WHAT YOU ARE ASKED TO DO:
Only the number is needed. Please count the lines below in which the word "START" occurs.

SOURCE DATA:
__________________________________________________

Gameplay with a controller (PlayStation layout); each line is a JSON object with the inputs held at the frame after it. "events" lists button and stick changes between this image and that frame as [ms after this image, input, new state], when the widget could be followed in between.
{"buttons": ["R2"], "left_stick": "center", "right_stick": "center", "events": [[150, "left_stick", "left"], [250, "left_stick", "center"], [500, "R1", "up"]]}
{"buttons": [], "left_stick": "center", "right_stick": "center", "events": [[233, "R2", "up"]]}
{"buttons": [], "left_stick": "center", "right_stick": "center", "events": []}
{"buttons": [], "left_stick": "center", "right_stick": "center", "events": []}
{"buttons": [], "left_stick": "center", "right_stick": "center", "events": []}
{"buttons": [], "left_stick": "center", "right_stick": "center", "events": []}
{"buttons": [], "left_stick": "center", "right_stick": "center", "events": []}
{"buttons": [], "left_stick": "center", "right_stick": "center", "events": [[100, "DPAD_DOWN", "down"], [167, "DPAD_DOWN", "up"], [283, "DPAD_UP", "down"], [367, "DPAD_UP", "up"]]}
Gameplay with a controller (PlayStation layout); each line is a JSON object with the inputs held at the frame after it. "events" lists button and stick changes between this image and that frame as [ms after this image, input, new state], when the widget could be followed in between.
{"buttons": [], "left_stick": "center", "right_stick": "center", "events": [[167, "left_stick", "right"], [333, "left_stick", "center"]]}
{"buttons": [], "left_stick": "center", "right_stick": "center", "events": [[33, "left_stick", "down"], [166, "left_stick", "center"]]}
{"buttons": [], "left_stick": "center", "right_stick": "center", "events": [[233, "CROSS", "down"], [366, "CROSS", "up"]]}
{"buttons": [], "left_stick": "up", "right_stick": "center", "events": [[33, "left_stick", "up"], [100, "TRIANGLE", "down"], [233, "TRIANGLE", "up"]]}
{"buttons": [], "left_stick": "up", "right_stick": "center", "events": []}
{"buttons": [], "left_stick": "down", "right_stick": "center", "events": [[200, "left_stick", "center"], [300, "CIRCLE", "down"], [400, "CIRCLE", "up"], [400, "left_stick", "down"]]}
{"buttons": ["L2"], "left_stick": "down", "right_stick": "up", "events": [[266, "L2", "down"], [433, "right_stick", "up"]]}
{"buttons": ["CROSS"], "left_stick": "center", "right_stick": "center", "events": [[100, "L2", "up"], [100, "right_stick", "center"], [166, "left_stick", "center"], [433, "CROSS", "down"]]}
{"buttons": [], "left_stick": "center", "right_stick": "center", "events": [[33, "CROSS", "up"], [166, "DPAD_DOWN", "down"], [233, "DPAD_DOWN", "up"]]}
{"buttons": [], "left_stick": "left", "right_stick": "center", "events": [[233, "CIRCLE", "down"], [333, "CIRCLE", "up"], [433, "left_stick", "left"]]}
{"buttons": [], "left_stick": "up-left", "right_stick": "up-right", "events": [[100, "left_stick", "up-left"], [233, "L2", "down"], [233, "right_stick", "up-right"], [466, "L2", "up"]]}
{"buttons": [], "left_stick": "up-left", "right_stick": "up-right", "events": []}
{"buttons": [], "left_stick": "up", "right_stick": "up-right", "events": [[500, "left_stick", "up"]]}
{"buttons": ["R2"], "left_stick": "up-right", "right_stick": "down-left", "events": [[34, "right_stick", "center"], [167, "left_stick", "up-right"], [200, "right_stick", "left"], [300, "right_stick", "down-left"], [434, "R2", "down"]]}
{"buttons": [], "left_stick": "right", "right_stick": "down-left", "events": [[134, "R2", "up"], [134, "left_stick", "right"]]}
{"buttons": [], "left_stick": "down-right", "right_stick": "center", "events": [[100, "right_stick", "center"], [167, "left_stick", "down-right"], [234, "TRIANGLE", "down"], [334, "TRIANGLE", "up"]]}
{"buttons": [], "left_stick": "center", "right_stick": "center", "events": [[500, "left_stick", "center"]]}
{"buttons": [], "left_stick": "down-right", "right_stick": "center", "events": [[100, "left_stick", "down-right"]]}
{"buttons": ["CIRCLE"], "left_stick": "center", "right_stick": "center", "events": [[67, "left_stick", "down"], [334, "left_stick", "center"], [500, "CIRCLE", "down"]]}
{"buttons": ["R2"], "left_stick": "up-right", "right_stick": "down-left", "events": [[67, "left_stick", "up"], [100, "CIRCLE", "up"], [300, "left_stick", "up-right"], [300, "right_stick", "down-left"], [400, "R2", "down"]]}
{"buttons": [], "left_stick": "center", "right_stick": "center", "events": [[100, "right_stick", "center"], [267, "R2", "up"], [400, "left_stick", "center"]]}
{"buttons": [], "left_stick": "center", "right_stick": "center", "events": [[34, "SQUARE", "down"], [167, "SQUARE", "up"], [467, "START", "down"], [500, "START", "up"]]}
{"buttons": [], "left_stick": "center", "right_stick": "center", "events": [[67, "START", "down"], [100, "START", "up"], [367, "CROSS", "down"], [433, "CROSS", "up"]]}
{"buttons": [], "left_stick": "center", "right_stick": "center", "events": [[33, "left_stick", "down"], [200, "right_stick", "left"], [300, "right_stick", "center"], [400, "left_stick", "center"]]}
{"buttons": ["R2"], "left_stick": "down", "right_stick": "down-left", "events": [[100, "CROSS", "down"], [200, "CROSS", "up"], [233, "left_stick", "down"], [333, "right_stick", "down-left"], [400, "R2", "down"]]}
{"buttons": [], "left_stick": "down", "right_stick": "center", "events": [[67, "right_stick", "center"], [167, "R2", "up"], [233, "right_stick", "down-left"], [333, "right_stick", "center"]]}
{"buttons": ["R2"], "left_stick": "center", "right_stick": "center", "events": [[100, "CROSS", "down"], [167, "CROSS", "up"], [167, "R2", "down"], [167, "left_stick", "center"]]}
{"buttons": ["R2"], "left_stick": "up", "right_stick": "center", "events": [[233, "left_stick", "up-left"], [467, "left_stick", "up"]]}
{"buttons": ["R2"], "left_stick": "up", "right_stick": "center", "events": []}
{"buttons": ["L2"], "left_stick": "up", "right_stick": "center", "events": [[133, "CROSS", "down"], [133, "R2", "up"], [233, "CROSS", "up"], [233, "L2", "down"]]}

__________________________________________________

ANSWER BOX:
2